As an investigative practice, when arrests are made easily, it floods the system with ‘suspects’. Rather than the investigating agencies sifting through the cast of characters, and available evidence, all ‘suspects’ are simply arrested and put into the criminal justice system. It is left for the courts to do the work of sifting through the evidence to decide which of the lot, if any, can be held guilty.
The National Crimes Records Bureau (NCRB) Report for 2020 states that there were 66,01,285 cognizable offences registered nationally. Against this number, a total of 68,14,614 arrests were made, showing a high suspect-arrest-badger ratio.
Naturally, for those under-trials who are detained without charge (as also for those who have been formally charged but are awaiting trial) the only remedy is to keep filing bail applications. According to the NCRB’s Prison Statistics Report for 2019, the total number of prisoners in judicial custody (as opposed to police custody) on December 31, 2019 numbered 4,78,600. Out of these, the undertrials (those facing trial in a court of law) number 3,30,487 (69.05%) and detenues (those detained without charge) number 3,223 (0.67%). Incidentally, the number of detenues increased from 2,384 in 2018 to 3,223 in 2019, thus showing an increase of 35.19% during this period.

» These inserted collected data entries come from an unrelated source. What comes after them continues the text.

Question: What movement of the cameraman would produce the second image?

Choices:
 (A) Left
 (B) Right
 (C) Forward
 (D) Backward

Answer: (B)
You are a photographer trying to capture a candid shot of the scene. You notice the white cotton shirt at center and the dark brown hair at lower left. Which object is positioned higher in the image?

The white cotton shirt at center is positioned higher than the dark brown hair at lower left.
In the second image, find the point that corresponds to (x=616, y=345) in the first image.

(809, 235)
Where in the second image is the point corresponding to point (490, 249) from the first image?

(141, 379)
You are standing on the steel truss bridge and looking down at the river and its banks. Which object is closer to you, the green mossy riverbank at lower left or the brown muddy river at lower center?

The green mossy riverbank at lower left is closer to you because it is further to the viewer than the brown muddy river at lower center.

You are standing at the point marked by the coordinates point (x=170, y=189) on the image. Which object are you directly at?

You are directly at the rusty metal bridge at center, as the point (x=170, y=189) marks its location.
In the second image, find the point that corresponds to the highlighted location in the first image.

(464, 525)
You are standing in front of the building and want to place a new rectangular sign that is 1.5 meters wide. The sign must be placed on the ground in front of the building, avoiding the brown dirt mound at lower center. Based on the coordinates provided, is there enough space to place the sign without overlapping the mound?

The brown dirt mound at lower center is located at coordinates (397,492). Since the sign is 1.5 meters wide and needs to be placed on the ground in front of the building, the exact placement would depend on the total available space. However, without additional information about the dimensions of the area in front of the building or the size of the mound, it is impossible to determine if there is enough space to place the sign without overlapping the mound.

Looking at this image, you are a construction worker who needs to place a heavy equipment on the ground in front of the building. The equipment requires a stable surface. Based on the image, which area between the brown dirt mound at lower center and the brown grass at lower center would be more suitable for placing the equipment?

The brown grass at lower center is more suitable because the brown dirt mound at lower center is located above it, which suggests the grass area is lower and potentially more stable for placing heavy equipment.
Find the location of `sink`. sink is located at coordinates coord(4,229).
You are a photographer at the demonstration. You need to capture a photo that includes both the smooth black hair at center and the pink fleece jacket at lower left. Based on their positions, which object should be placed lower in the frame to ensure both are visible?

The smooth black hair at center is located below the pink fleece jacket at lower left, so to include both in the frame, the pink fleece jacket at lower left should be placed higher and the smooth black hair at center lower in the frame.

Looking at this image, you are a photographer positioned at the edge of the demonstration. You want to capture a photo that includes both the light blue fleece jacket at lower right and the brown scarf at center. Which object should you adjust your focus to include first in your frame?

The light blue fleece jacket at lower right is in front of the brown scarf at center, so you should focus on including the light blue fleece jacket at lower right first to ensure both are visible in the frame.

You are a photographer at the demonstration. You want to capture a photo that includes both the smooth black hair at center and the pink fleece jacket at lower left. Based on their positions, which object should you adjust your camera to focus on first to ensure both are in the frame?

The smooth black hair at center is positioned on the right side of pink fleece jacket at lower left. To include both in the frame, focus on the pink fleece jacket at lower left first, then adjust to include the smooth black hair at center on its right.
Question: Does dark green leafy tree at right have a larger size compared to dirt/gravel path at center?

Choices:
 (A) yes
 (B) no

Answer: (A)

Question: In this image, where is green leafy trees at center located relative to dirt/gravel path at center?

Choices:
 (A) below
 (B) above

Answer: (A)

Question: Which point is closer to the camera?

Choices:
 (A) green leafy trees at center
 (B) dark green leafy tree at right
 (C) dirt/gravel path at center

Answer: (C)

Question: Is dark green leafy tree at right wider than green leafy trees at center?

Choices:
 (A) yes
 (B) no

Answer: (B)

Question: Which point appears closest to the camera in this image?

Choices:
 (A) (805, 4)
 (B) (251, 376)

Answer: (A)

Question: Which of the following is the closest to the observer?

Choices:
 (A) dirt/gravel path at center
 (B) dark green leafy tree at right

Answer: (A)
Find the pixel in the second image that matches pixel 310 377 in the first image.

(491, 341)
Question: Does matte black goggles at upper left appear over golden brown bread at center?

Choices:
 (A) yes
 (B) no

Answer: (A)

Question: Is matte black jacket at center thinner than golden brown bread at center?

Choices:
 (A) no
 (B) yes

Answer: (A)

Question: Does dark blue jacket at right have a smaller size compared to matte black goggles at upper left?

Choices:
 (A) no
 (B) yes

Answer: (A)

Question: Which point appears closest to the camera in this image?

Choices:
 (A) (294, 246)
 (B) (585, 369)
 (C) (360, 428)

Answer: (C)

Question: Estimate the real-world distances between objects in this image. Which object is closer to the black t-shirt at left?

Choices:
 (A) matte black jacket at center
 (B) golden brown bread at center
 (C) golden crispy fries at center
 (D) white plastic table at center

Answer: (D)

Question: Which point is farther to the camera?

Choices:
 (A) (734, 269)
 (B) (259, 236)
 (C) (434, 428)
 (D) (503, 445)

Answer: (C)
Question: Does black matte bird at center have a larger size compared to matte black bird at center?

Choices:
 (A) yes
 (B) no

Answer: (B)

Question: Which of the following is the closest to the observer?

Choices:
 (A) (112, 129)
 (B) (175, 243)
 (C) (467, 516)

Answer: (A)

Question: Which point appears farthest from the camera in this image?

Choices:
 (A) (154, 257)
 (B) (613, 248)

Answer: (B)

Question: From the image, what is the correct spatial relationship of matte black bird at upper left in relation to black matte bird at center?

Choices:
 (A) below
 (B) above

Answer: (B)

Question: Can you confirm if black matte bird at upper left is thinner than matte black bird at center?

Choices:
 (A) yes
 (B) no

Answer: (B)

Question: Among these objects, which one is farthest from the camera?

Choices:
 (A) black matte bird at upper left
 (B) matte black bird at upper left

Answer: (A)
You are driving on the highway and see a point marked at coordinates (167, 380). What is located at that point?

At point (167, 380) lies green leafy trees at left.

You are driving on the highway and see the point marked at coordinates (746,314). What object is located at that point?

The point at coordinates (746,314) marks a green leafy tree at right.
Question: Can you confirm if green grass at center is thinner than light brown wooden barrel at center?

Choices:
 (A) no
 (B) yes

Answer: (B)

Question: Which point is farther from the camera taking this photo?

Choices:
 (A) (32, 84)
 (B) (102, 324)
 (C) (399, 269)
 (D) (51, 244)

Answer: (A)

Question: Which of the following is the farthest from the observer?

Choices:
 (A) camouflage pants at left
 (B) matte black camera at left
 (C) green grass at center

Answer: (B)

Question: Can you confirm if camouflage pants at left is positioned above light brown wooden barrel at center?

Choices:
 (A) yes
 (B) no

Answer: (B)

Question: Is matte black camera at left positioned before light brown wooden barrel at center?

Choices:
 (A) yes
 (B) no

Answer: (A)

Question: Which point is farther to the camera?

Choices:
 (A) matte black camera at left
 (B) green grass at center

On the other hand, our former coloniser, the UK, surprisingly registered an almost identical number of offences for the year 2019-2020 as India, given the huge difference in population size. There were 58 lakh (5.8 million) crimes recorded, but much fewer arrests, numbering about 2.6 lakhs. The UK’s prison statistics for the period record that with respect to the Crown Court, in cases involving serious offences, “the proportion (and volume) of defendants not remanded (to custody) has been increasing from 15% to 27% in 2019 (16,000 to 23,200)”.
The material effect of this difference in criminal justice practice is that in the UK, the police is restricted from arresting without charge, and even upon charging, it often chooses to not take into custody a significant percentage of those charged, while merely directing them to appear in court. The courts then endorse the non-custodial continuation of trial, in most cases.
In India, a crowd of suspects is arrested, pending investigation. Most often, custodial remands are mechanically granted by the magistrate’s court, leading to the practice of filing bail application upon interim bail application by the pre-trial detainee. The practice of herding suspects into interrogation reflects colonial sensibilities towards natives; it could certainly do with change. However, I believe that it is these colonial attitudes towards both native-accused and native-police that have now segued into the post-colonial state.
Change perhaps should be imagined through frames of democratisation, and beyond the colonial-Indian binary. The aspirational, strong post-colonial state has at times imagined itself in the reflection of the colonial state thus collapsing that binary in the first place.
In conclusion, and delving in to Chief Justice Ramana’s concerns with form and language employed in the courts, it is not as if that subject weren’t a minefield in itself. If the courts were to begin to employ the language of the most marginalised litigants, then going by the demographics of our undertrials, a significant part of court proceedings would have to be conducted in Santhali, or Gondi, or Urdu.
Shahrukh Alam is a lawyer practising in New Delhi.